■ ФРАГМЕНТ ДОКУМЕНТА:
· · · · · · ·

Политическая программа Москвы, подобно новгородской, основывалась на сплочении русского народа. Ее методы достижения единства весьма отличались от новгородских. Москва предложила русским людям единство путем их подчинения политической и военной власти великого князя. Вся Россия рассматривалась в Москве как вотчина великокняжеской короны. Итак, в противовес республиканской идее свободной русской федерации (поддержанной новгородцами), Москва выдвинула монархическую идею централизованного русского государства. Вследствие подобного расхождения в основных политических целях, конфликт между Новгородом и Москвой оказался неизбежным.

· · · · · · ·

■ ИСХОДНЫЕ ДАННЫЕ:
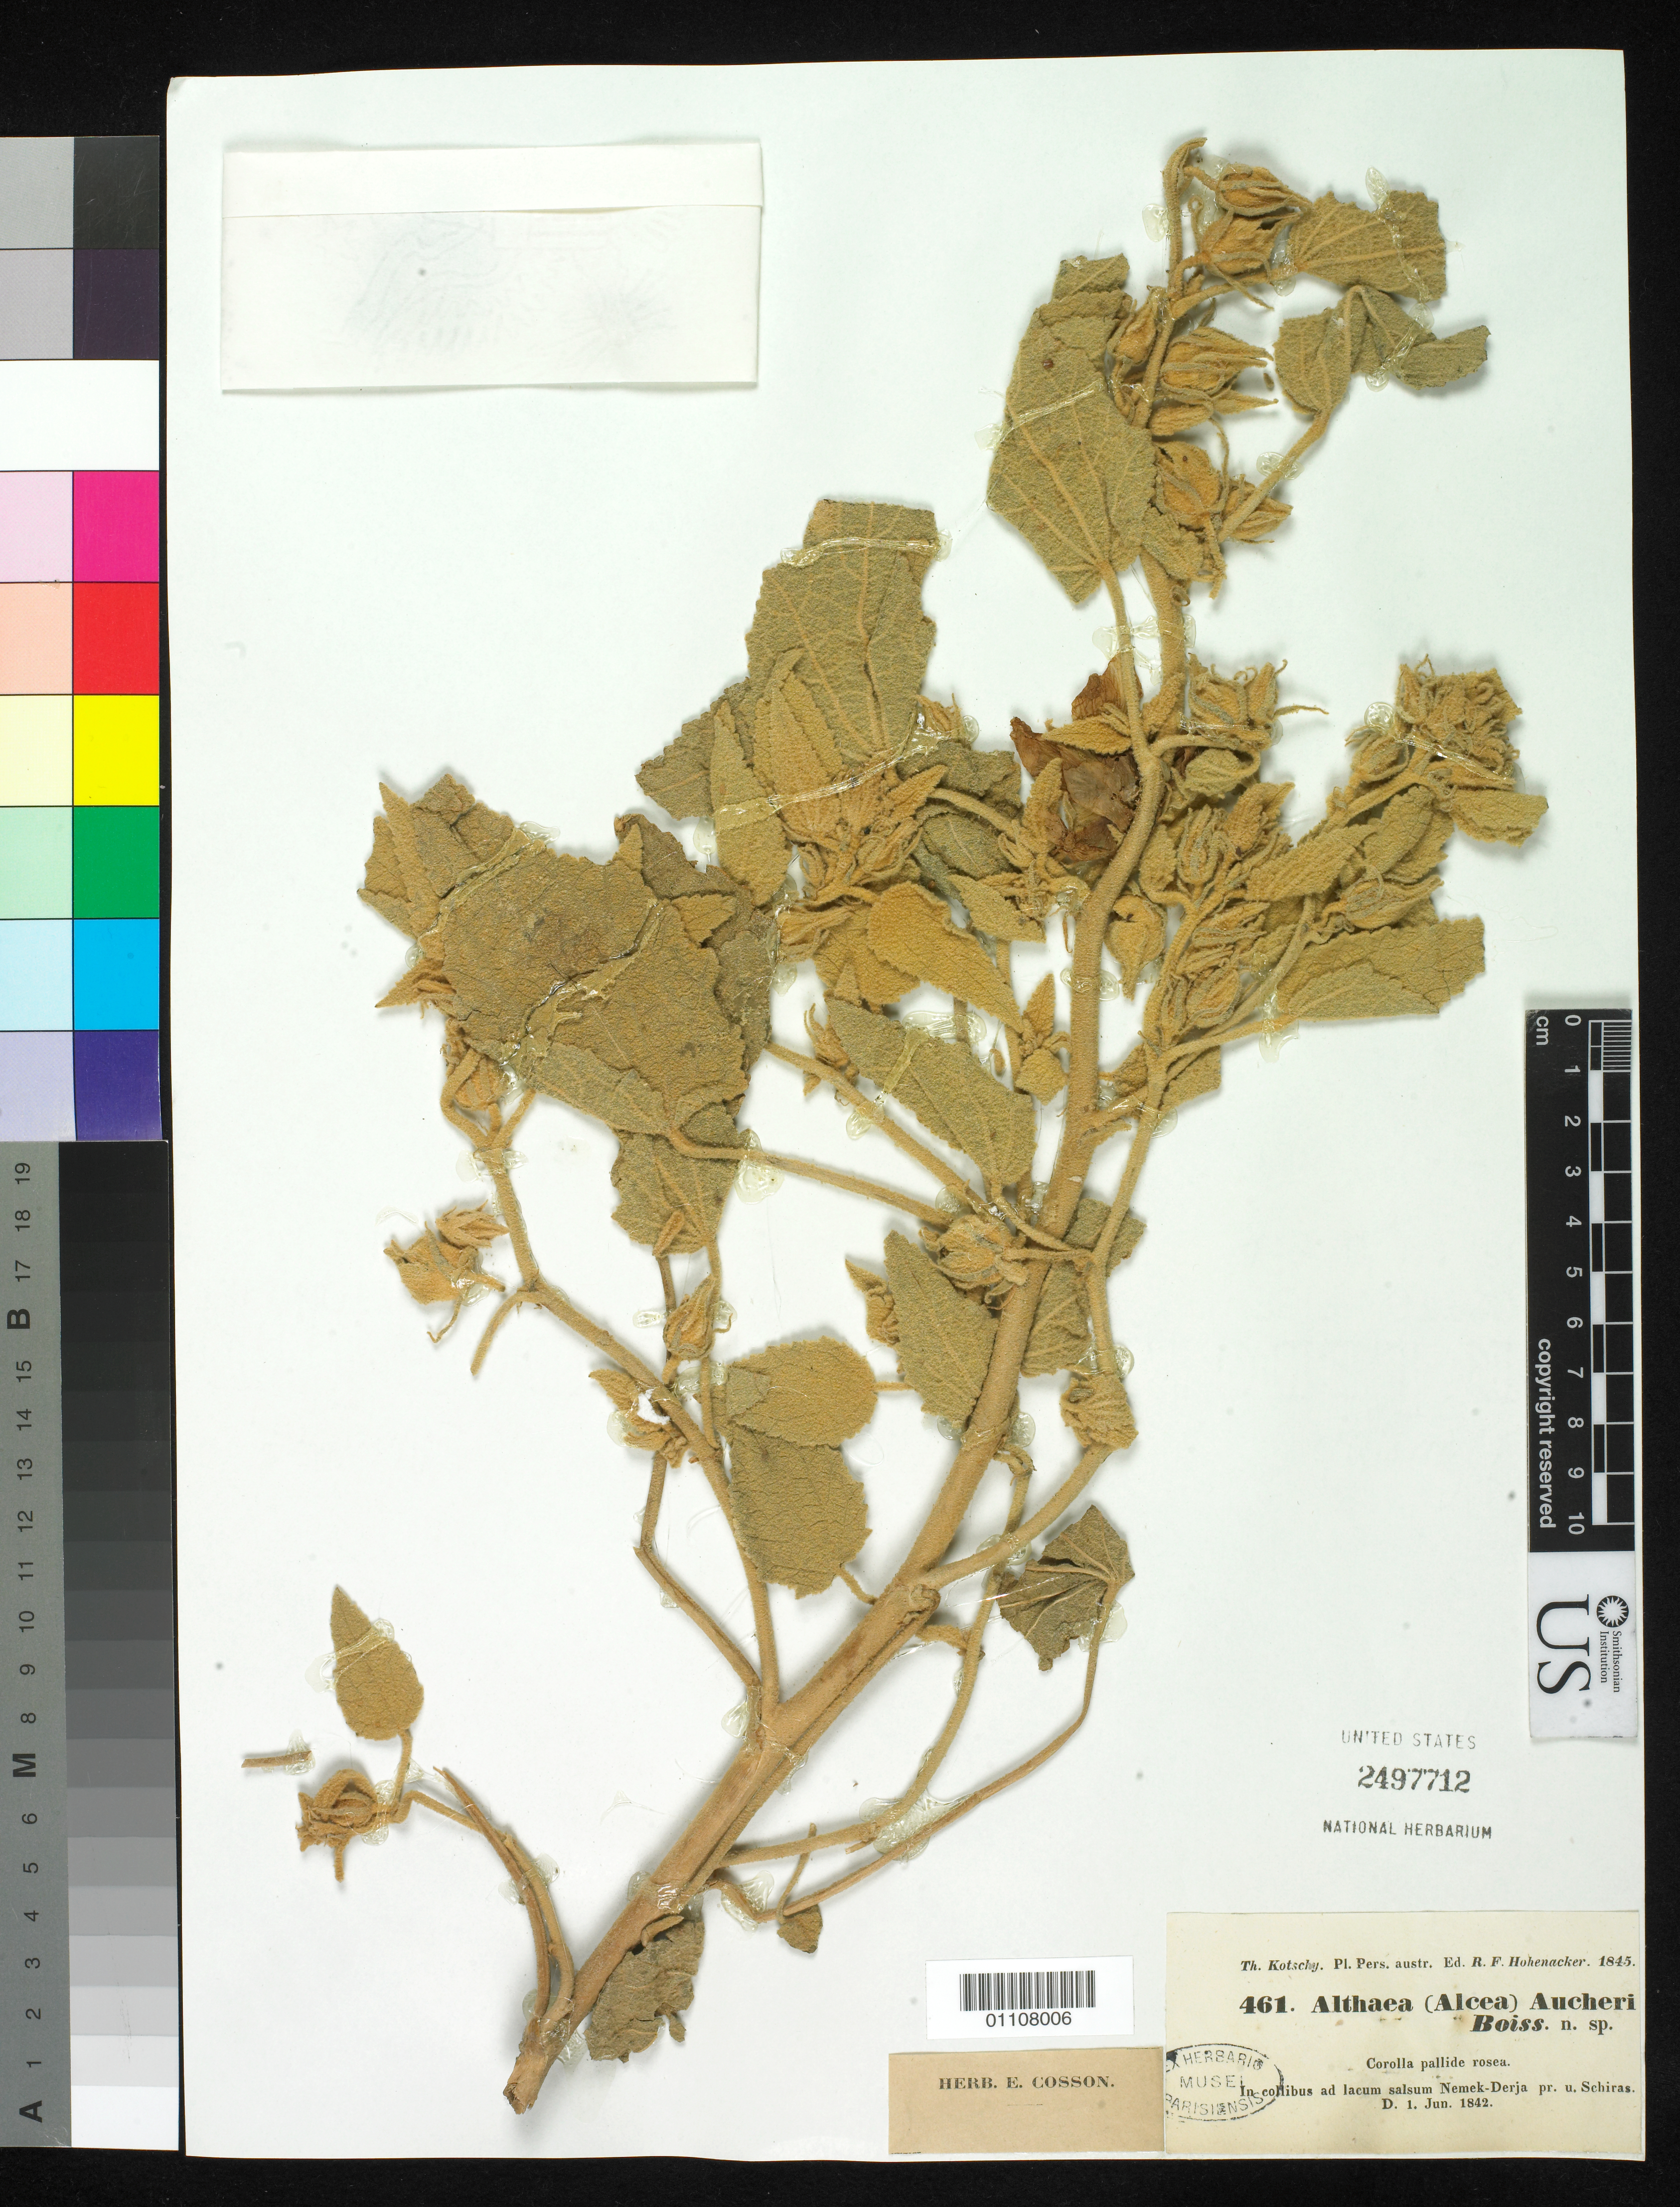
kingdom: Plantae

· · · · · · ·

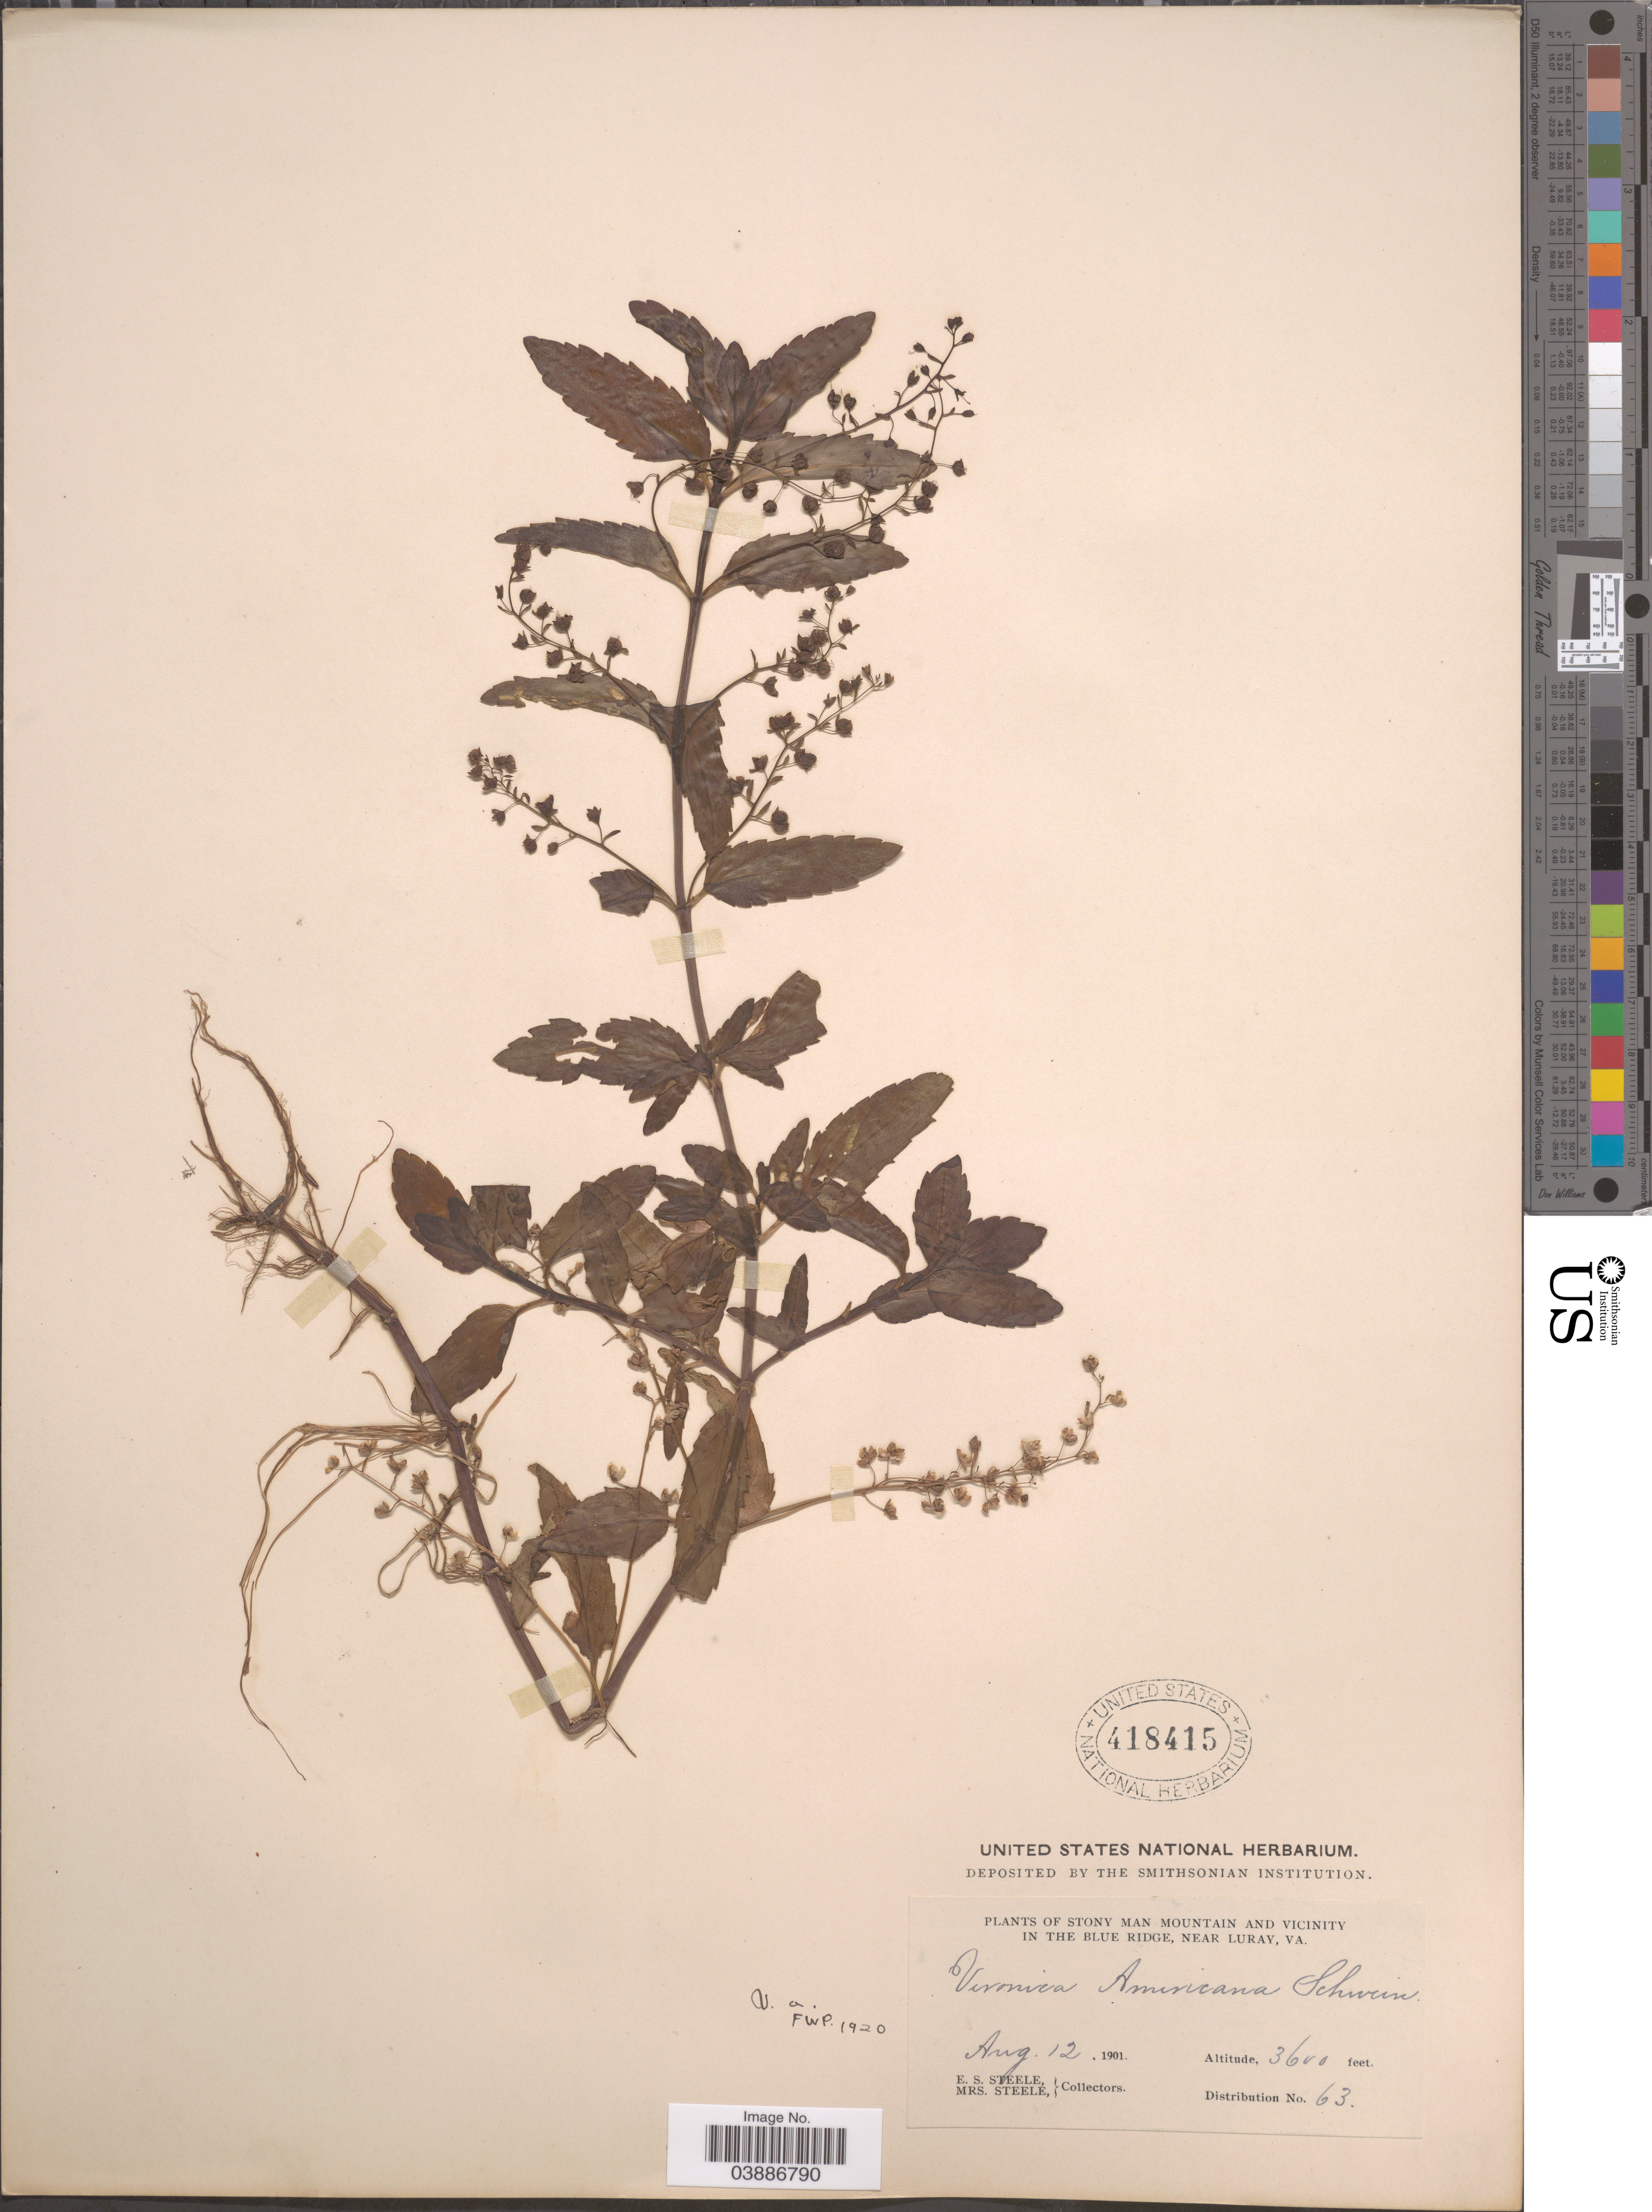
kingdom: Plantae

· · · · · · ·

■ ПИСЬМЕННЫЕ ЗАДАНИЯ:
- a) Какую идею, согласно фрагменту документа, Москва выдвинула в противовес республиканской идее свободной русской федерации?
- b) Продолжите фрагмент документа о политических программах Москвы и Новгорода, начиная сразу после его последнего предложения.

■ ОТВЕТЫ К ЗАДАНИЯМ:
- a) Монархическую идею централизованного русского государства.

- b)
Хотя московские великие князья, подобно суздальским и тверским, заверяли в сохранении новгородских свобод в соответствии со «стариной» (древними обычаями), им хотелось постепенно увеличить свою власть над Новгородом, предлагая свое собственное понимание «старины». Со времени правления сына Даниила Московского – Ивана I (Калиты) – новгородцы, за некоторым исключением, всегда выбирали великих князей московских (потомков Ивана I) на должность новгородских князей. Предпочтение, отдаваемое ими Москве, может быть объяснено желанием иметь лучшую защиту от врагов. Но настало время, когда сама Москва стала угрозой. В особенности это проявилось после победы Василия II над своими врагами. Василий учитывал тот факт, что многие его предки были новгородскими князьями, и для него это был предлог усиления власти Москвы над Новгородом. Такой была его трактовка «старины» в московско-новгородских отношениях, и поэтому он настаивал, чтобы новгородцы принесли заверения в сохранении великокняжеской власти «честно и грозно».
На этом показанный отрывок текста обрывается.